Producing creative work that is totally adaptable is hard. Especially if the creative work your produce is so specific to Graphic Novels. That’s why when someone like Ricardo Bessa comes along and produces work that not only attracts zines like Ladies of Literature, Heróica, and Delta. But also The Telegraph, italian restaurant chain Zizzi and Oxford University Press it’s worth taking note.
We spoke to Ricardo about his work on Graphic Novels and more, here’s what he said…
Could you give us 3 tips that you’d say have got you to where you are today.
1 – Produce work. Strive to make yourself a better artist.
2 – Show your work. Post on social media. Be genuine and be human – people would much rather be able to interact with your as a human than have a rarely updated feed with just images of your work. Participate in group projects, shows and anthologies, interact with your peers, make friends. People have to know you exist before in order to hire you.
3 – Keep doing 1 and 2. Be persistent and learn to hear “no”. Do not give up at the first sign of rejection, but be self-aware enough to know when to try other things, and to know your faults and your strengths.
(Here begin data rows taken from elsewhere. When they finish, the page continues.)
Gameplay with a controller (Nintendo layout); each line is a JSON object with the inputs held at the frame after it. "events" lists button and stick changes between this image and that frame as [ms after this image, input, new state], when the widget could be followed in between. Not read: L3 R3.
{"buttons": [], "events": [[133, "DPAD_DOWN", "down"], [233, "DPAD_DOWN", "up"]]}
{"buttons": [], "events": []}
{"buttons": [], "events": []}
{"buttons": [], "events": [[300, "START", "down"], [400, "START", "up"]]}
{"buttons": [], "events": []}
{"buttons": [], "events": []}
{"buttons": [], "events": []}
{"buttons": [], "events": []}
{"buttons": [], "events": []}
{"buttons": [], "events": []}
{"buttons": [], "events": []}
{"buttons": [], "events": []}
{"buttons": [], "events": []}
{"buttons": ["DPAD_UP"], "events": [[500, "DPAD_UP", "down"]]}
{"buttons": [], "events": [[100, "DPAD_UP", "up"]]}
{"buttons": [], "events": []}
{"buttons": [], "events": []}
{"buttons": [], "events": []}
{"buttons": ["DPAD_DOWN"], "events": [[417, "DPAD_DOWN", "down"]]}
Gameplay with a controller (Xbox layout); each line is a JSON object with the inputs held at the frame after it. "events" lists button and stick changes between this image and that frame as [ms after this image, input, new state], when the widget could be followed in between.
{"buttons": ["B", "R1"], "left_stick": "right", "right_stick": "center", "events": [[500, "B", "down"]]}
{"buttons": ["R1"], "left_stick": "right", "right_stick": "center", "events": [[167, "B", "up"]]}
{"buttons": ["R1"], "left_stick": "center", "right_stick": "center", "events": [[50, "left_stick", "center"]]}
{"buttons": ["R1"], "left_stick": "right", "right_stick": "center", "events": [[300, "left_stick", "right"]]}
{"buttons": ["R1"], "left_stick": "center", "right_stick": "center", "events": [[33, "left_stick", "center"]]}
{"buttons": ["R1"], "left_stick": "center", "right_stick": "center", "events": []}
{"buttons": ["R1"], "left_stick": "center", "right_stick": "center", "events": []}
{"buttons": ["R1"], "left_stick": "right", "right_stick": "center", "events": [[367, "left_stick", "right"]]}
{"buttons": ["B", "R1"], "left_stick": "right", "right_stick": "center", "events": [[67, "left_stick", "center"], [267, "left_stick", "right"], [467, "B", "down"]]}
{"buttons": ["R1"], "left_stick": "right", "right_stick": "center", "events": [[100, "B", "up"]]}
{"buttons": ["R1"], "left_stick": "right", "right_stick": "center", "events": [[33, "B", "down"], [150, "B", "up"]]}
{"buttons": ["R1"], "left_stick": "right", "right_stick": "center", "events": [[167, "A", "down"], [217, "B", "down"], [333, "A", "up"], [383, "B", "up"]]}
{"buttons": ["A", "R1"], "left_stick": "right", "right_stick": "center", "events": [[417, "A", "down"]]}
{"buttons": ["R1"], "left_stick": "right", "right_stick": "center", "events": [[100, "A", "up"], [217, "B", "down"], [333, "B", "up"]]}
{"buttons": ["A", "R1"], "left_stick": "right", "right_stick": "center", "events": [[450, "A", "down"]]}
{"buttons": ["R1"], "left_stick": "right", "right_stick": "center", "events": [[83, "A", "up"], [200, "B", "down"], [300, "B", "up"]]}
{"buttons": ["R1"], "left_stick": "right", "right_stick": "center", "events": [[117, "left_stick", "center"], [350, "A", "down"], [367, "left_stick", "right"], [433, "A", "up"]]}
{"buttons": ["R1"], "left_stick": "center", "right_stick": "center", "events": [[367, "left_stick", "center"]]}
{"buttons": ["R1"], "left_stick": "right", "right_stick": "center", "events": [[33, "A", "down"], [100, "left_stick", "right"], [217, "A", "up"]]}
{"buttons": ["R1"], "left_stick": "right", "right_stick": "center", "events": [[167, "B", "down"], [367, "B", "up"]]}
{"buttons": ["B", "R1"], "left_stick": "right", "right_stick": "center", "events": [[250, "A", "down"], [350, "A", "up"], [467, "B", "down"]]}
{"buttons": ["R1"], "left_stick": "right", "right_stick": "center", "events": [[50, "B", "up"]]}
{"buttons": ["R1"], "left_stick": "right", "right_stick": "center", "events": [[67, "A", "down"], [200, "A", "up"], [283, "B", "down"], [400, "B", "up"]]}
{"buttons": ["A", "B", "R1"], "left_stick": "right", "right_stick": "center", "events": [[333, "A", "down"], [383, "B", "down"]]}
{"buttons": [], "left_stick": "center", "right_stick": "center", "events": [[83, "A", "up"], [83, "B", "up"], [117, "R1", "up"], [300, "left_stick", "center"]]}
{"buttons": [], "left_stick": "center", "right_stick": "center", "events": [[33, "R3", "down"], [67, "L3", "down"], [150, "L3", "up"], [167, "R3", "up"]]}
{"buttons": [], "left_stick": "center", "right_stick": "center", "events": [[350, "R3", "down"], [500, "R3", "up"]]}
Why did you feel Illustration and Graphic Novels are best suited to you as an art forms? What excites you about them?
I quite like the idea of working to someone else’s brief.
I like taking someone else’s thoughts (whether it be an article, a whole book, a brief) and creating something that complements it.
Give us an idea of your average day, how you work and how do you get your creative ideas done?
It really varies depending on how busy I am – I could be working from 9 am to 2 am with just meal breaks if I’m on a tight deadline, or I could be taking it really easy if I’m working with a fairly relaxed schedule (specially if I’m recovering from said deadline). I try to keep a healthy work/life balance and leave the evenings free to relax, but sometimes it can be difficult make myself draw in the morning – I grew up mostly drawing well into the night. I’ve been getting much better at it the past year or so, though. I also work from home, so I generally try to make myself leave the house and get a coffee and run errands after lunch.
How do you attract new work?
I’m lucky, as these days I mostly get work from recurring past clients and also work via my agent, so I don’t have to do much to keep it coming.
But keeping your social media updated and emailing people you’d like to work for is never a bad idea.
Can you talk us through the process of how you get inspiration and how you form new ideas?
Sometimes inspiration strikes at the most random times and that’s great. But as a professional illustration, you can’t wait for that to happen. Inspiration is more about discipline than anything else. Sometimes you just have to produce the work, and in those cases, research, brainstorming and leaving the house helps a lot.
How long have you been an Illustrator and would you say it’s your career?
It is, for now. I’ve been fully freelance for 3 or 4 years, but I was interested and trying to participate in the community for a while before then.
What’s the best advice would you give to someone starting out?
Be interested and make yourself seen.
Participate in the community – you’ll get to know peers, you’ll make friends, and it will be a source of information and resources.
The internet makes everything a lot more accessible than it used to be – take advantage of that.
What’s the one thing that really inspires you? And why?
Surrounding myself with other artists. It’s amazing how they can inspire you and keep you on your toes.